* _EXERCISE PROMPT_
Reproduce word for word the section of the drone build comments that begins with "That depends on" and ends with "risk losing it.".

# START OF DOCUMENT EXCERPT

Thanks for the comment. I built this drone almost 2 years ago. At that time, the total cost was 143,82€. You can find a parts list in my blog article about this build. Since then, the market has changed including the prices for the components, so I'm really not sure what it would cost today.
That depends on a few factors. Weather, line of sight (terrain), antennas and the amount of transmission power for both the VTX and the TX system. I have flown mine 2 km in one direction - 4km round trip. I could have flown farther but didn't want to risk losing it.
thank you.
You can watch the video and follow it slowly!
I love it because it's such a friendly video!
Im here in the middle of thinking man that looks like a pain to do but kinda fun then you said you fried the board and my heart sank for you
Thanks for the condolences, it was a pain to re-wire a new board. But made it all the more fun when it finally was in the air :D
This is one of the best build videos I’ve ever seen...thank you for making it...I’ve learned a lot from you here. I also admire your humility by admitting your mistakes. Frying a board after all that intricate soldering is definitely one of the worst feelings...worse than losing a drone if you ask me. I made the exact same mistake recently, so I feel your pain. I’ve been working on a number of 1s long range drone projects lately, and I plan on doing one of these 18650 builds as soon as I finish my current project, so your video was very helpful. I especially appreciate you showing how to setup smartaudio on a softserial port. Thanks again, I look forward to seeing more of your work.
@tripleheart first of all thank you for your comment, it made my day :) Frying the board was definitely frustrating however, it is part of the learning process. Now, I check at least three times before popping in the battery. I'm going to add an extra mosfet to prevent that mistake in the future. I checked out your channel and subscribed - very cool work you're doing with mini whoops!

# END OF DOCUMENT EXCERPT
# START OF PROVIDED MATERIAL

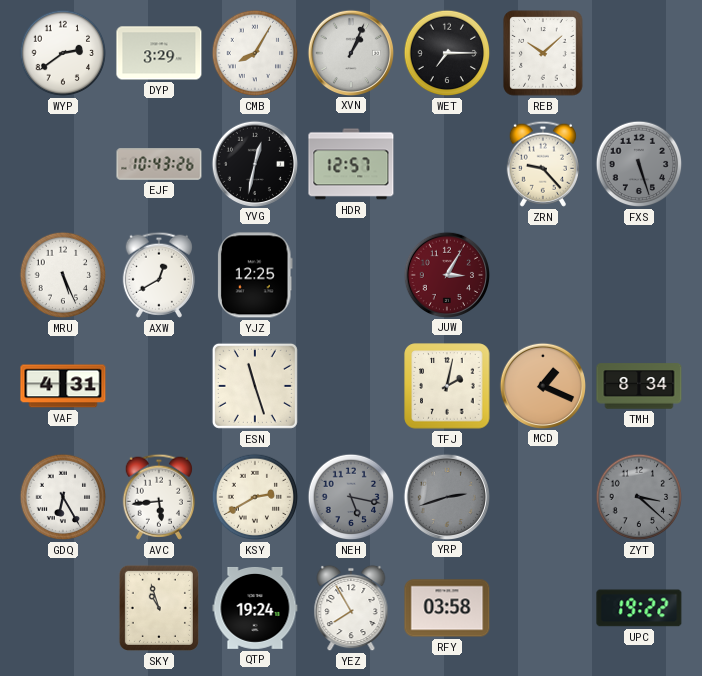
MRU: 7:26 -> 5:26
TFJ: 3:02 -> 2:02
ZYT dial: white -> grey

# END OF PROVIDED MATERIAL

* _ANSWER BELOW_
That depends on a few factors. Weather, line of sight (terrain), antennas and the amount of transmission power for both the VTX and the TX system. I have flown mine 2 km in one direction - 4km round trip. I could have flown farther but didn't want to risk losing it.